§ PASSAGE:

Author: Capital Market Dispute Resolution
On February 17, 2023, the China Securities Regulatory Commission (CSRC) announced rules related to the registration-based stock issuance system, marking a full transition to the "registration-based" era, 33 years after the establishment of China's capital markets. In four years since President Xi's November 2018 announcement of the registration-based pilot reform of the Shanghai Stock Exchange's (SSE) STAR Market, more directly impactful on market participants than the construction and practice of the offering and trading system may be regulatory actions and dispute resolution. In these intervening years, we have witnessed a comprehensive revision of the Supreme People's Court's Judicial Interpretation of False Statements issued nearly 20 years ago, the integration of the bond markets with cross-market administrative enforcement and unified legal applicability, the establishment of a Chinese-style securities class action mechanism and the first "representative litigation", a decrease in the "shell" value of listed companies and the corresponding transfer of civil liability from issuers to intermediaries, and regulatory storms waged by the CSRC and the downfall of certain high-profile enterprises.
The full roll-out of the registration system is necessary for the maturity of the capital markets, accompanied by adhering to market discipline and solving problems in the market operation in accordance with the rule of law. If the various institutional regulations are the "bones" of China's capital markets, then the dispute resolution system which properly applies relevant regulations and resolving disputes among market participants are the "feathers" supporting the continuous and stable operation of the market.
Dispute resolution in capital markets typically reflects the game of market participants and the market's understanding of the rules. Therefore, it is of great significance to understand and predict the impact of the full implementation of the registration system on dispute resolution in China's capital markets.
"False statement" rules expected to become the main provisions for dispute resolution among China's capital market participants
The registration-based reform aims to return the power of decision-making back to the market and allow investors to judge the quality and value of issuers. Comprehensive, sufficient, and effective information disclosure is the foundation for ensuring investors' access to necessary information and making independent decisions. Therefore, the reform further establishes the disclosure-centered registration system framework.
Emphasizing the business judgment of investors does not mean the government will stand idly by. On the contrary, since the implementation of the registration system, the CSRC has clearly strengthened its enforcement efforts and proactively made negative comments toward information disclosure violations, including those by intermediaries. These regulatory actions have become the practical basis for investors to claim civil compensation based on the legal liability system for false statements under the Securities Law. The core status of false statements rules in capital markets dispute resolution under the registration system can be understood from the following three aspects.

§ RECORD SET:
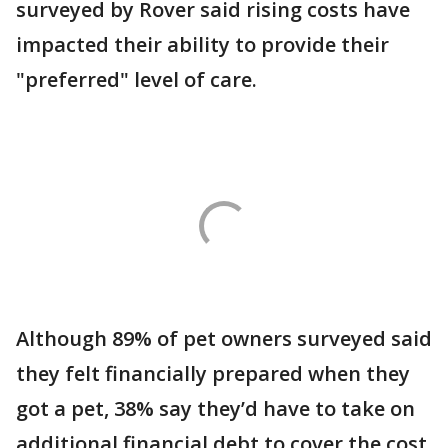
surveyed by Rover said rising costs have
impacted their ability to provide their
"preferred" level of care.
Although 89% of pet owners surveyed said
they felt financially prepared when they
got a pet, 38% say they’d have to take on
additional financial debt to cover the cost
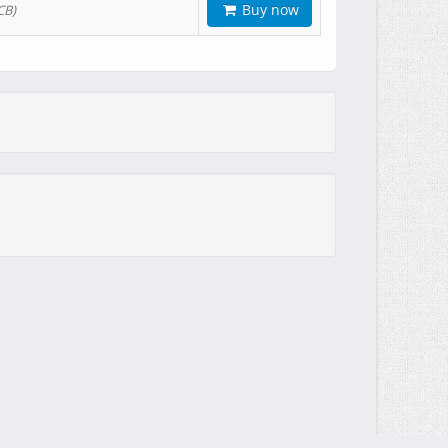
Buy now
CB)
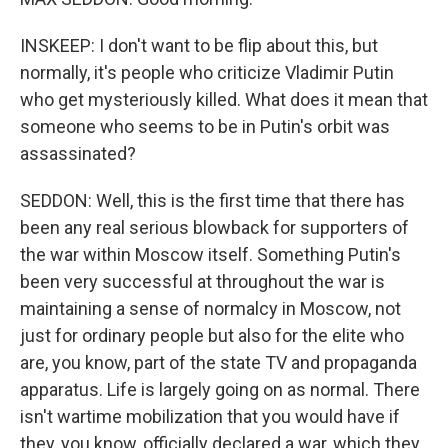
INSKEEP: I don't want to be flip about this, but
normally, it's people who criticize Vladimir Putin
who get mysteriously killed. What does it mean that
someone who seems to be in Putin's orbit was
assassinated?
SEDDON: Well, this is the first time that there has
been any real serious blowback for supporters of
the war within Moscow itself. Something Putin's
been very successful at throughout the war is
maintaining a sense of normalcy in Moscow, not
just for ordinary people but also for the elite who
are, you know, part of the state TV and propaganda
apparatus. Life is largely going on as normal. There
isn't wartime mobilization that you would have if
they, you know, officially declared a war, which they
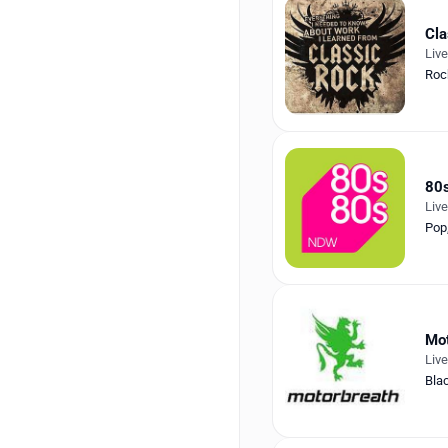
Cla
Liv
Roc
80
Liv
Pop
Mot
Liv
Bla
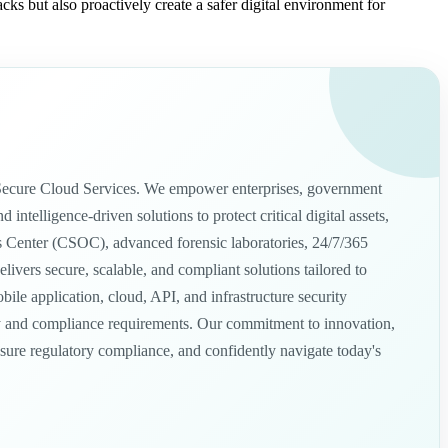
ks but also proactively create a safer digital environment for
nd Secure Cloud Services. We empower enterprises, government
telligence-driven solutions to protect critical digital assets,
ns Center (CSOC), advanced forensic laboratories, 24/7/365
ivers secure, scalable, and compliant solutions tailored to
e application, cloud, API, and infrastructure security
tory and compliance requirements. Our commitment to innovation,
ensure regulatory compliance, and confidently navigate today's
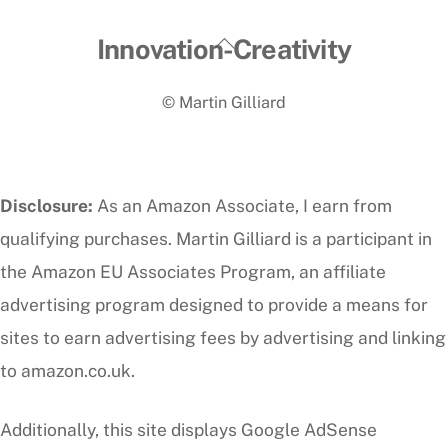
Back
Innovation-Creativity
To
© Martin Gilliard
Top
Disclosure:
As an Amazon Associate, I earn from
qualifying purchases. Martin Gilliard is a participant in
the Amazon EU Associates Program, an affiliate
advertising program designed to provide a means for
sites to earn advertising fees by advertising and linking
to amazon.co.uk.
Additionally, this site displays Google AdSense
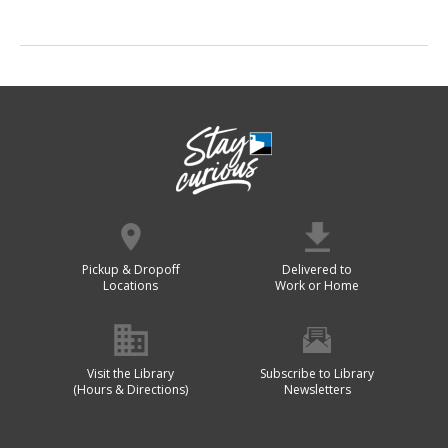
Pickup & Dropoff
Delivered to
Locations
Work or Home
Visit the Library
Subscribe to Library
(Hours & Directions)
Newsletters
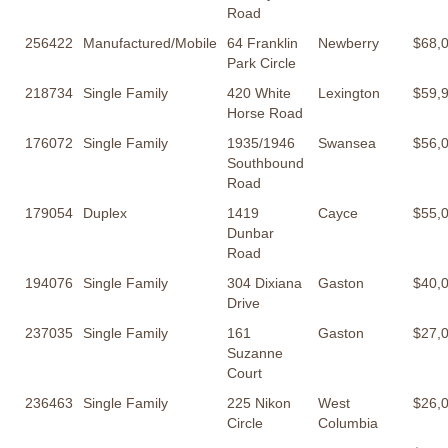
Road
256422
Manufactured/Mobile
64 Franklin
Newberry
$68,
Park Circle
218734
Single Family
420 White
Lexington
$59,
Horse Road
176072
Single Family
1935/1946
Swansea
$56,
Southbound
Road
179054
Duplex
1419
Cayce
$55,
Dunbar
Road
194076
Single Family
304 Dixiana
Gaston
$40,
Drive
237035
Single Family
161
Gaston
$27,
Suzanne
Court
236463
Single Family
225 Nikon
West
$26,
Circle
Columbia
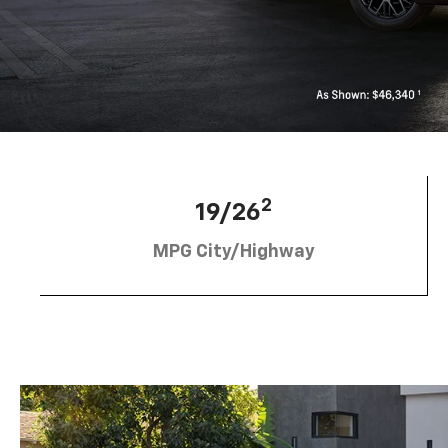
2
19/26
MPG City/Highway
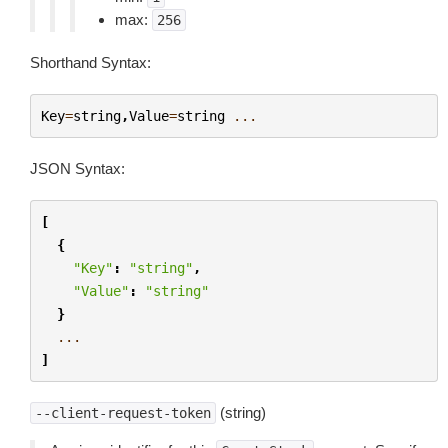
max:
256
Shorthand Syntax:
Key
=
string
,
Value
=
string
...
JSON Syntax:
[
{
"Key"
:
"string"
,
"Value"
:
"string"
}
...
]
(string)
--client-request-token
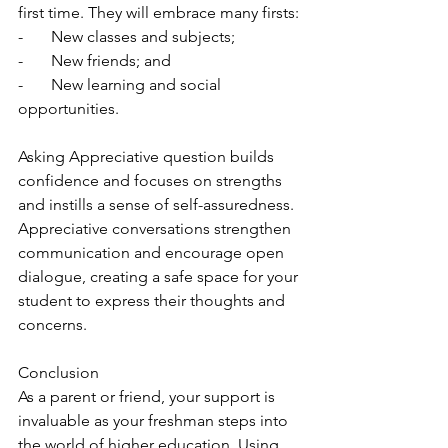
first time. They will embrace many firsts:
-       New classes and subjects;
-       New friends; and 
-       New learning and social 
opportunities.
Asking Appreciative question builds 
confidence and focuses on strengths 
and instills a sense of self-assuredness. 
Appreciative conversations strengthen 
communication and encourage open 
dialogue, creating a safe space for your 
student to express their thoughts and 
concerns.
Conclusion
As a parent or friend, your support is 
invaluable as your freshman steps into 
the world of higher education. Using 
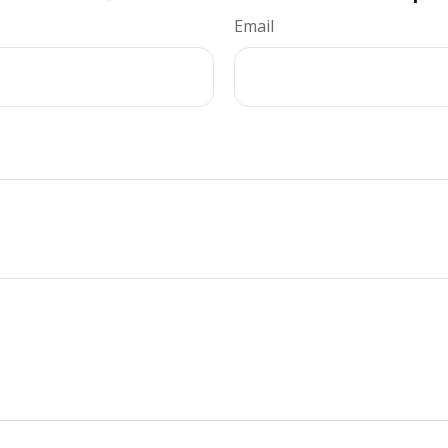
Email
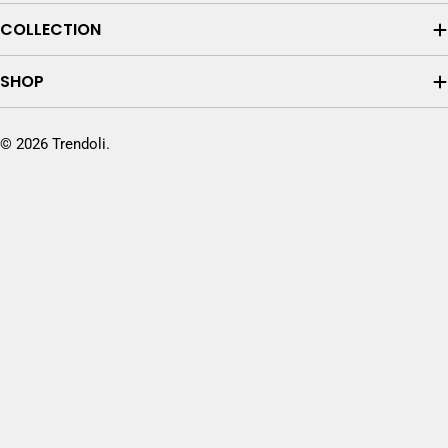
COLLECTION
SHOP
© 2026
Trendoli
.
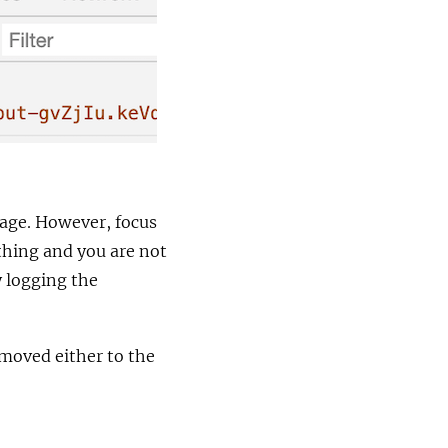
 page. However, focus
thing and you are not
y logging the
 moved either to the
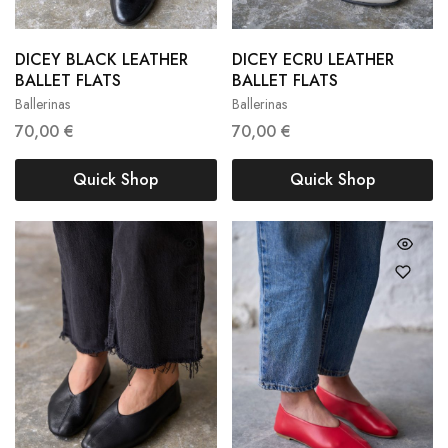
DICEY BLACK LEATHER
DICEY ECRU LEATHER
36
37
38
36
37
38
BALLET FLATS
BALLET FLATS
Ballerinas
Ballerinas
39
40
39
40
70,00
€
70,00
€
Quick Shop
Quick Shop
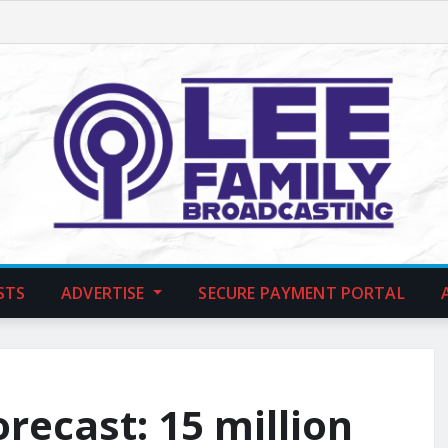
STS
ADVERTISE
SECURE PAYMENT PORTAL
recast: 15 million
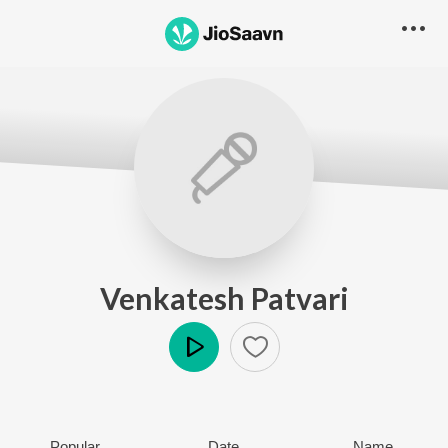
Venkatesh Patvari
Play
Popular
Date
Name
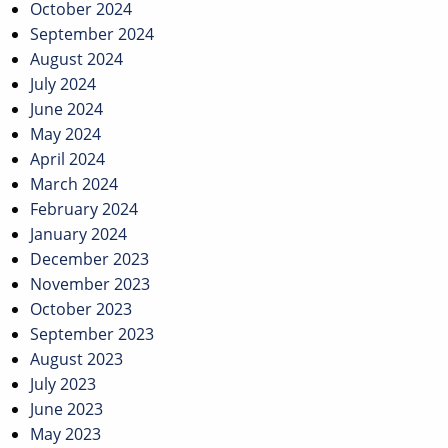
October 2024
September 2024
August 2024
July 2024
June 2024
May 2024
April 2024
March 2024
February 2024
January 2024
December 2023
November 2023
October 2023
September 2023
August 2023
July 2023
June 2023
May 2023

§ EXERCISE 1: Print the part of the passage on China's registration-based system from "Dispute resolution in capital" up to and including "registration system framework.", with no changes.
§ EXERCISE 2: According to the passage on China's registration-based system, on what date did the CSRC announce the rules for the registration-based stock issuance system?
§ EXERCISE 3: Go on with the passage on China's registration-based system, starting right after its last sentence.

§ TASK RESPONSE 1:
Dispute resolution in capital markets typically reflects the game of market participants and the market's understanding of the rules. Therefore, it is of great significance to understand and predict the impact of the full implementation of the registration system on dispute resolution in China's capital markets.
"False statement" rules expected to become the main provisions for dispute resolution among China's capital market participants
The registration-based reform aims to return the power of decision-making back to the market and allow investors to judge the quality and value of issuers. Comprehensive, sufficient, and effective information disclosure is the foundation for ensuring investors' access to necessary information and making independent decisions. Therefore, the reform further establishes the disclosure-centered registration system framework.

§ TASK RESPONSE 2: February 17, 2023.

§ TASK RESPONSE 3:
Firstly, false statements are the natural result of violation of disclosure obligations. China has always been equipped with administrative and criminal mechanisms to combat illegal acts of information disclosure, but the results have been unsatisfactory. The civil liability system for false statements can maximize market forces by demanding large civil damage claims from the perpetrators of illegal information disclosure, which will force them to comply with the laws and regulations cautiously. The civil compensation for false statements is the most effective regulating force as tested by the developed market, especially for those who are liable for negligence and to whom the application of criminal and administrative liabilities is limited, such as the managers and directors of listed companies and various intermediaries.
Secondly, the characteristics of the capital markets require the overriding application of special rules in securities law over the general rules of civil and commercial laws. The rules on public offerings, centralized bidding, and net settlement determine that the securities offering and trading should follow the most stringent commercial nominalism. Article 117 of the Securities Law stipulates that the results of transactions conducted according to trading rules developed in accordance with the law may not be changed, except where a securities exchange intervenes. Thus, the general civil and commercial rules such as "recission" and "return of property acquired as a result of contract" are not applicable to securities trading activities. Even fraudulent offerings that directly affecting the implementation of the purpose of the contract need to be dealt with through the false statements system without altering the transaction results.
Thirdly, information disclosure is a fundamental requirement of registration-based capital markets. The scope of false statements rules covers all types of securities. In addition to stocks and bonds, non-traditional securities as specified in Article 2 of the Securities Law are also subject to information disclosure requirements. At the same time, China has not yet clearly distinguished between public and private offerings with respect to information disclosure principles and intermediary performance standards. Therefore, different shades of information disclosure requirements and false statements liability have generally existed for a variety of securities activities. Some capital market activities not regulated by the CSRC due to historical reasons also have distinct securities characteristics, such as inter-bank market bonds and regional equity market transactions. Trends in these areas are also prelude to a return to the essence of the Securities Law and uniform legal application.
Therefore, it is not an exaggeration to say that the head of the registration system is information disclosure and its tail is regulating false statements. The full roll-out of the registration system implies that the regulation of false statements will become some of the important rules to resolve disputes in China's capital markets.
The protection mechanisms for Chinese investors are constantly improving, with an increased proportion of professional investment institutions, China's investors' willingness and ability to protect their rights have greatly strengthened
The full registration system will form a "sellers responsible, buyers beware" market environment, which poses higher requirements for China's investor protection mechanisms. Relevant system construction has also been thriving in recent years. The newly revised Securities Law 2019 established the system of special representative litigation in security disputes. In 2021, the China Securities Investor Services Center (ISC) represented tens of thousands of investors in the "Kangmei Pharmaceuticals case", marking the beginning of Chinese-Style securities class actions.
At the same time, the registration reform will also bring about profound changes in the structure of capital market investors. For a long time, China's capital markets were dominated by individual investors. The market structure has changed slightly in recent years, but there is still a huge difference between the developed markets such as the UK and the US (where institutional investors account for more than 60% of the market value of shares). After the full implementation of the registration-based system, the gap between individual investors and institutional investors in obtaining information, industry knowledge, technical support, and information processing and understanding will become more apparent. It can be expected that through the market mechanism process, the proportion of institutional investors will increase further.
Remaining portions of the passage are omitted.